I have several indexes now (4 at the moment, 20gb each, and I want to be
able to drop in a new machine easily). I'm using SQL server as a DB and
it scales well. The DB doesn't get hit too hard, mostly doing location
lookups, and the app does some checking to make sure a document has
really changed before updating that back in the DB or the index. When a
new server is added it randomly picks up additions from the message
server (it's approximately round-robin) and the rest of the system
really doesn't even need to know about it.
I've realized partitioned indexing is a difficult, but solvable problem.
It could be a big project though. I mean we have all solved it in our
own way but no one has a general solution. Distributed searching might
be a better area to add to Solr since that should basically be the same
for everyone. I'm going to mess around with Jini on my own indexes,
there's finally a new book out to go with the newer versions.
How were you planning on using Solr with Hadoop? Maybe I don't fully
understand how hadoop works.
Tim
Venkatesh Seetharam wrote:
Hi Tim,
Thanks for your response. Interesting idea. Does the DB scale? Do you have
one single index which you plan to use Solr for or you have multiple
indexes?
But I don't know how big the index will grow and I wanted to be able to
add servers at any point.
I'm thinking of having N partitions with a max of 10 million documents per
partition. Adding a server should not be a problem but the newly added
server would take time to grow so that distribution of documents are equal
in the cluster. I've tested with 50 million documents of 10 size each and
looks very promising.
The hash idea sounds really interesting and if I had a fixed number of
indexes it would be perfect.
I'm infact looking around for a reverse-hash algorithm where in given a
docId, I should be able to find which partition contains the document so I
can save cycles on broadcasting slaves.
I mean, even if you use a DB, how have you solved the problem of
distribution when a new server is added into the mix.

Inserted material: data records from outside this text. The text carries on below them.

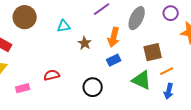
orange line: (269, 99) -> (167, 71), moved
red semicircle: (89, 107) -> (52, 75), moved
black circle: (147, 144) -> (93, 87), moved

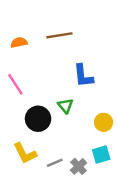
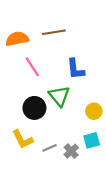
orange semicircle: (19, 42) -> (17, 39), size x1.5
pink line: (15, 84) -> (32, 67), moved
green triangle: (65, 106) -> (59, 96), size x1.5

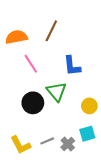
brown line: (54, 32) -> (51, 31), turned -55
yellow L-shape: (23, 139) -> (20, 145), moved

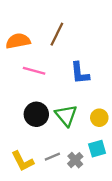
pink line: (31, 64) -> (34, 71), turned -42
green triangle: (56, 92) -> (66, 115), moved

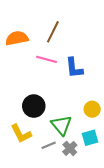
pink line: (34, 71) -> (47, 59), moved
green triangle: (66, 115) -> (61, 125), moved
yellow L-shape: (23, 161) -> (21, 134), moved

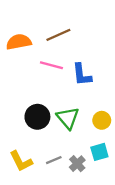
brown line: (53, 32) -> (58, 35), turned 40
green triangle: (61, 125) -> (68, 118), moved
yellow L-shape: (21, 134) -> (21, 161), moved

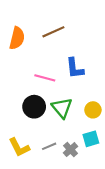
orange semicircle: (19, 42) -> (17, 38), turned 115
pink line: (51, 65) -> (45, 78), moved

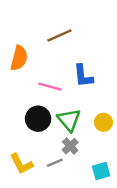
orange semicircle: (17, 38) -> (19, 58), moved
cyan square: (91, 139) -> (101, 171), moved
gray cross: (71, 150) -> (70, 146), moved

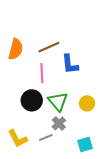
brown line: (59, 35) -> (49, 47), moved
pink line: (50, 87) -> (42, 73), turned 72

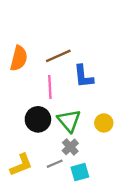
yellow L-shape: (18, 139) -> (21, 165), turned -85
cyan square: (85, 145) -> (80, 172), moved

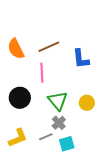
orange semicircle: (19, 58) -> (16, 49), turned 140
blue L-shape: (83, 76) -> (81, 59), moved
black circle: (38, 119) -> (20, 98), moved

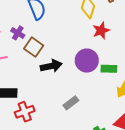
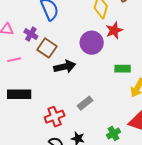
purple circle: (87, 61) -> (92, 43), moved
red cross: (25, 112) -> (55, 117), moved

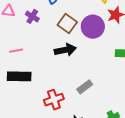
brown square: (47, 48) -> (67, 24), moved
pink line: (14, 60) -> (16, 51), moved

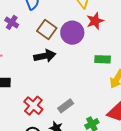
gray rectangle: (85, 87) -> (66, 106), moved
red cross: (54, 100) -> (33, 106), turned -30

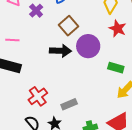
red star: (95, 21) -> (118, 29), turned 30
purple circle: (72, 33) -> (88, 46), moved

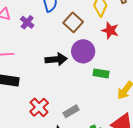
brown square: (69, 26) -> (73, 22), moved
green rectangle: (116, 68) -> (101, 73), moved

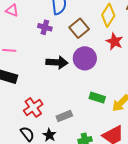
purple cross: (27, 22) -> (45, 27), moved, turned -32
green rectangle: (101, 73) -> (97, 98), moved

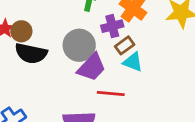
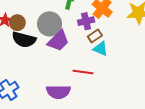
gray circle: (79, 45) -> (50, 24), moved
purple trapezoid: (91, 67) -> (58, 41), moved

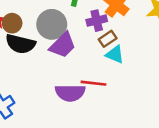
purple semicircle: (58, 92) -> (70, 93), moved

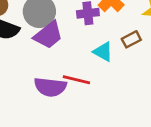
brown rectangle: (108, 39) -> (131, 39), moved

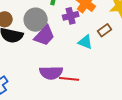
red line: (76, 80) -> (69, 79), moved

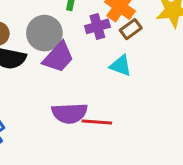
brown rectangle: (104, 30) -> (131, 29), moved

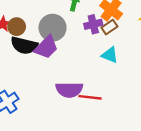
brown rectangle: (131, 29) -> (109, 27), moved
purple trapezoid: (58, 57) -> (46, 47), moved

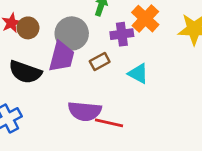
brown rectangle: (109, 27) -> (100, 61), moved
black semicircle: (24, 45) -> (25, 72), moved
purple trapezoid: (46, 47) -> (62, 57), turned -36

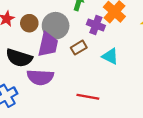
brown circle: (28, 28) -> (29, 23), moved
purple cross: (122, 34) -> (96, 25), turned 30
purple semicircle: (85, 111) -> (40, 77), moved

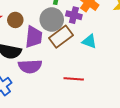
gray circle: (56, 26) -> (52, 20), moved
brown rectangle: (79, 48) -> (61, 37), size x1.6

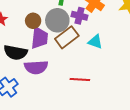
brown circle: (15, 20) -> (33, 21), moved

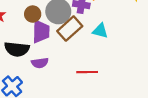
purple semicircle: (36, 67) -> (40, 63), size x0.7

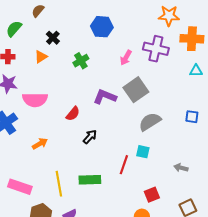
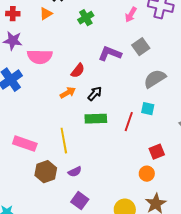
gray square: (136, 90) -> (141, 47), size x0.7
orange arrow: (40, 144) -> (68, 93), moved
green rectangle: (90, 180) -> (96, 119), moved

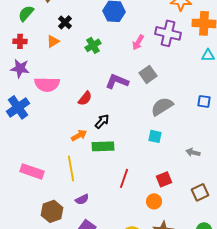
orange arrow: (68, 93) -> (79, 135), moved
red line: (129, 122) -> (124, 178), moved
brown hexagon: (46, 172) -> (52, 211), moved

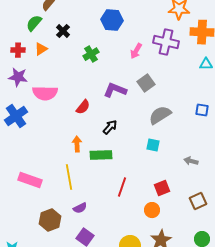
green semicircle: (26, 13) -> (34, 23), moved
orange triangle: (53, 41) -> (41, 49), moved
black arrow: (102, 121) -> (110, 127), moved
orange arrow: (79, 135) -> (77, 144), turned -63

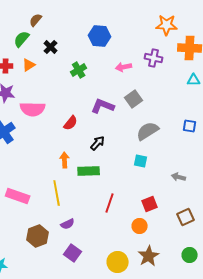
purple cross: (166, 42) -> (154, 58), size x0.7
pink arrow: (136, 51) -> (124, 67), turned 49

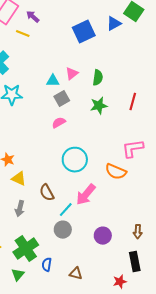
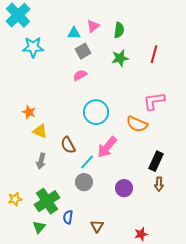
black rectangle: (135, 262) -> (156, 161), moved, turned 36
brown triangle: (76, 274) -> (97, 226), turned 48

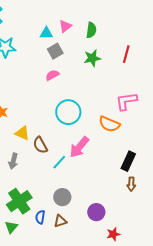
yellow triangle: (40, 131) -> (22, 133), moved
gray circle: (84, 182) -> (62, 197), moved
purple circle: (124, 188) -> (96, 212), moved
brown triangle: (97, 226) -> (60, 221), moved, turned 40

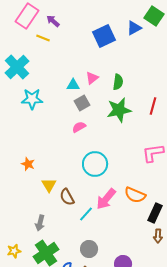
green star: (92, 58) -> (119, 110), size x1.4
orange semicircle: (109, 124) -> (135, 195), moved
yellow triangle: (22, 133) -> (49, 185), turned 35
gray arrow: (13, 161) -> (40, 223), moved

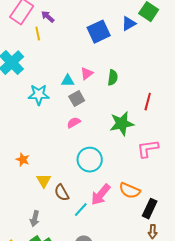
yellow line: (43, 38) -> (38, 34), turned 56
cyan star: (32, 99) -> (39, 95), moved
green star: (119, 110) -> (122, 124), moved

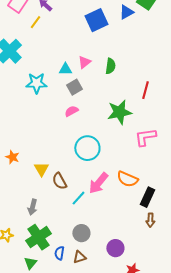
yellow line: (38, 34) -> (35, 22), turned 48
orange star: (23, 160) -> (12, 157), moved

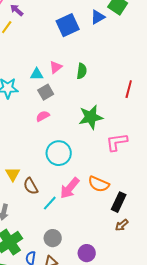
red line: (145, 90) -> (129, 89), moved
brown arrow: (150, 220) -> (122, 225), turned 48

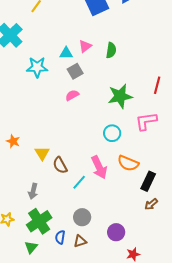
red line: (129, 89) -> (157, 85), moved
cyan circle: (59, 153) -> (112, 133), moved, size x0.7
pink arrow: (70, 188) -> (99, 167), turned -65

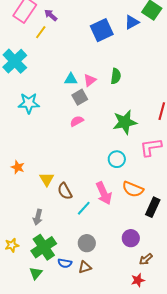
pink triangle: (85, 46) -> (90, 80), moved
cyan star: (37, 67) -> (29, 103), moved
brown arrow: (151, 204) -> (146, 259), moved
purple circle: (116, 232) -> (131, 238), moved
blue semicircle: (60, 237) -> (65, 263), turned -88

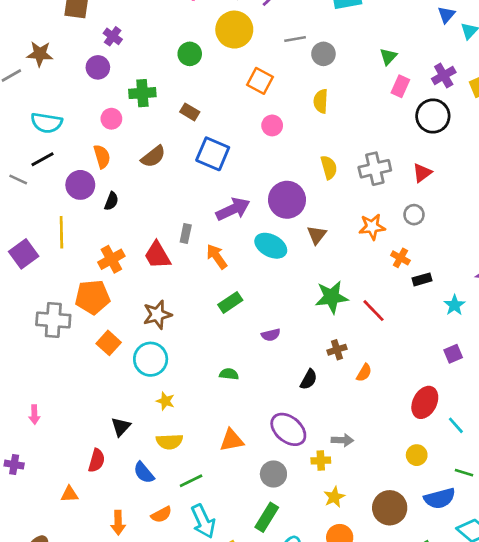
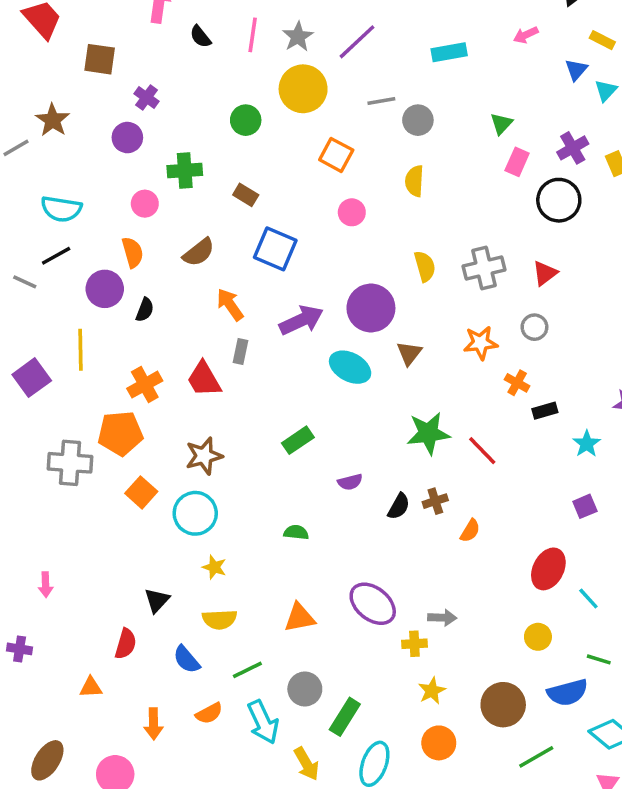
brown star: (40, 54) -> (53, 120), turned 30
orange arrow: (217, 257) -> (230, 305), moved
black semicircle: (309, 379) -> (399, 506), moved
gray circle: (273, 474) -> (305, 689), moved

We have the same problem since we get daily updates to documents and
document metadata.
How did you work around not being able to update a lucene index that is
stored in Hadoop?
I do not use HDFS. I use a NetApp mounted on all the nodes in the cluster
and hence did not need any change to Lucene.
I plan to index using Lucene/Hadoop and use Solr as the partition searcher
and a broker which would merge the results and return 'em.
Thanks,
Venkatesh
On 3/5/07, Tim Patton <[EMAIL PROTECTED]> wrote:
Venkatesh Seetharam wrote:
> Hi Tim,
>
> Howdy. I saw your post on Solr newsgroup and caught my attention. I'm
> working on a similar problem for searching a vault of over 100 million
> XML documents. I already have the encoding part done using Hadoop and
> Lucene. It works like a charm. I create N index partitions and have
> been trying to wrap Solr to search each partition, have a Search broker
> that merges the results and returns.
>
> I'm curious about how have you solved the distribution of additions,
> deletions and updates to each of the indexing servers.I use a
> partitioner based on a hash of the document id. Do you broadcast to the
> slaves as to who owns a document?
>
> Also, I'm looking at Hadoop RPC and ICE ( www.zeroc.com
> <http://www.zeroc.com>) for distributing the search across these Solr
> servers. I'm not using HTTP.
>
> Any ideas are greatly appreciated.
>
> PS: I did subscribe to solr newsgroup now but did not receive a
> confirmation and hence sending it to you directly.
>
> --
> Thanks,
> Venkatesh
>
> "Perfection (in design) is achieved not when there is nothing more to
> add, but rather when there is nothing more to take away."
> - Antoine de Saint-Exupéry
I used a SQL database to keep track of which server had which document.
Then I originally used JMS and would use a selector for which server
number the document should go to. I switched over to a home grown,
lightweight message server since JMS behaves really badly when it backs
up and I couldn't find a server that would simply pause the producers if
there was a problem with the consumers. Additions are pretty much
assigned randomly to whichever server gets them first. At this point I
am up to around 20 million documents.
The hash idea sounds really interesting and if I had a fixed number of
indexes it would be perfect. But I don't know how big the index will
grow and I wanted to be able to add servers at any point. I would like
to eliminate any outside dependencies (SQL, JMS), which is why a
distributed Solr would let me focus on other areas.
How did you work around not being able to update a lucene index that is
stored in Hadoop? I know there were changes in Lucene 2.1 to support
this but I haven't looked that far into it yet, I've just been testing
the new IndexWriter. As an aside, I hope those features can be used by
Solr soon (if they aren't already in the nightlys).
Tim